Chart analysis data
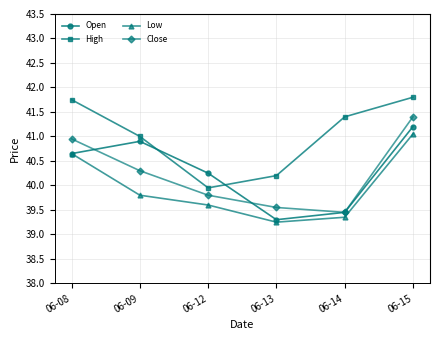

Where is High nearest to the value 40?

06-12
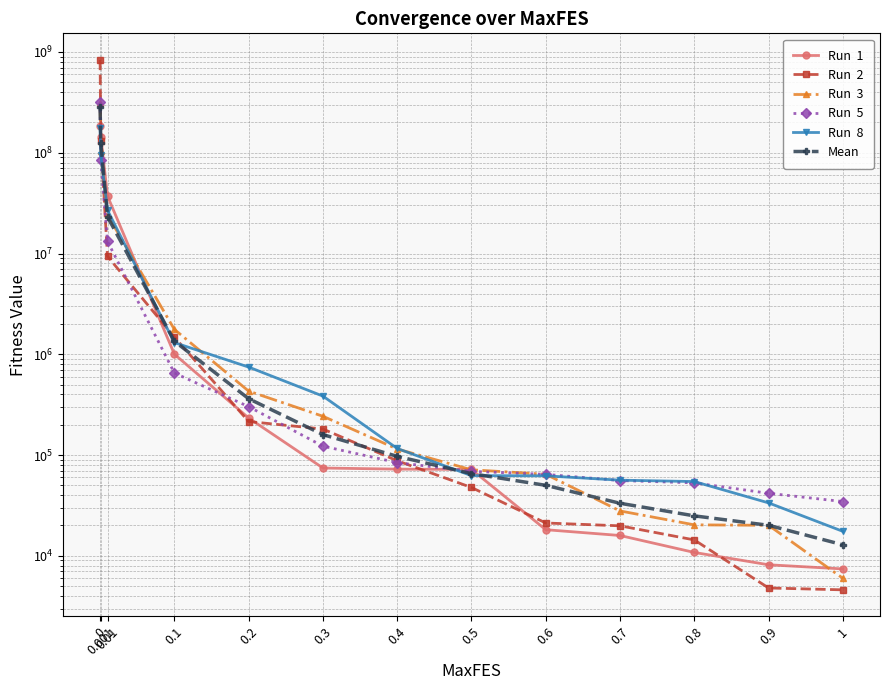

The value of Mean at 0 is 282484928.8. True or false?

True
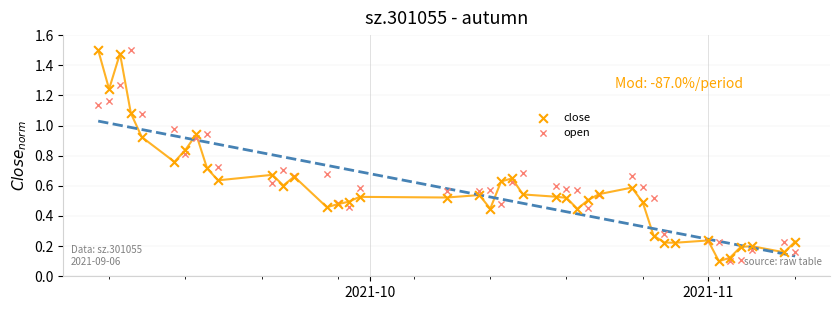

What is the X range (max minus min) for the scatter plot?

64.0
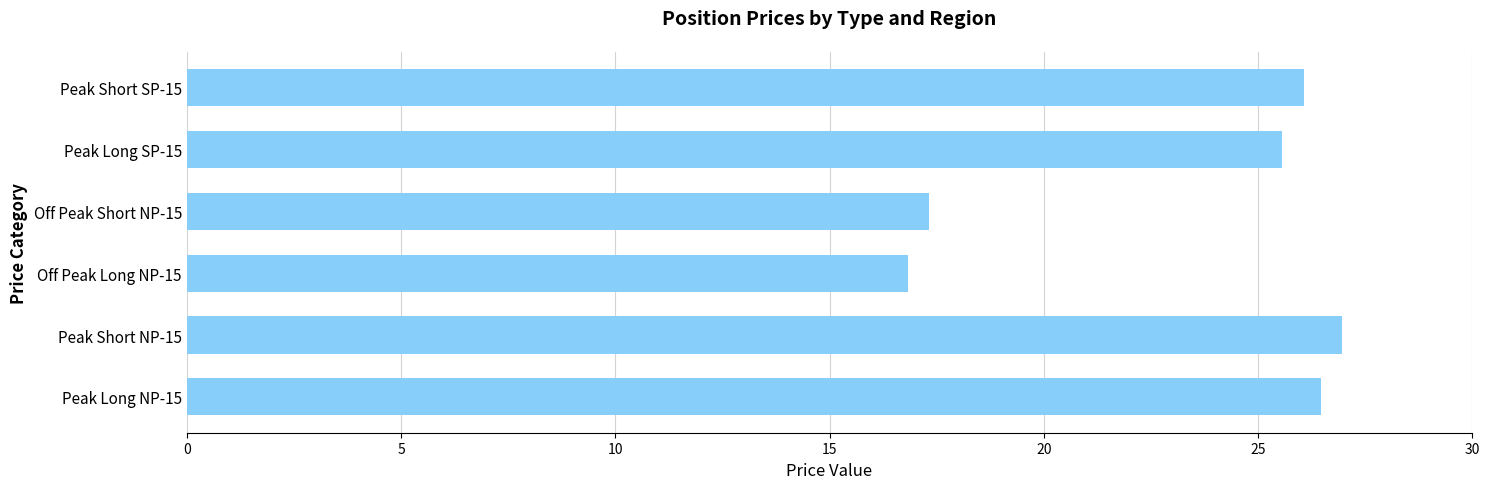

Where is the data nearest to the value 21?

Off Peak Short NP-15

| Work request |
Write out all of the records above word for word, leaving out the pictures.

| Output |
Where is High nearest to the value 40?

06-12

The value of Mean at 0 is 282484928.8. True or false?

True

What is the X range (max minus min) for the scatter plot?

64.0

Where is the data nearest to the value 21?

Off Peak Short NP-15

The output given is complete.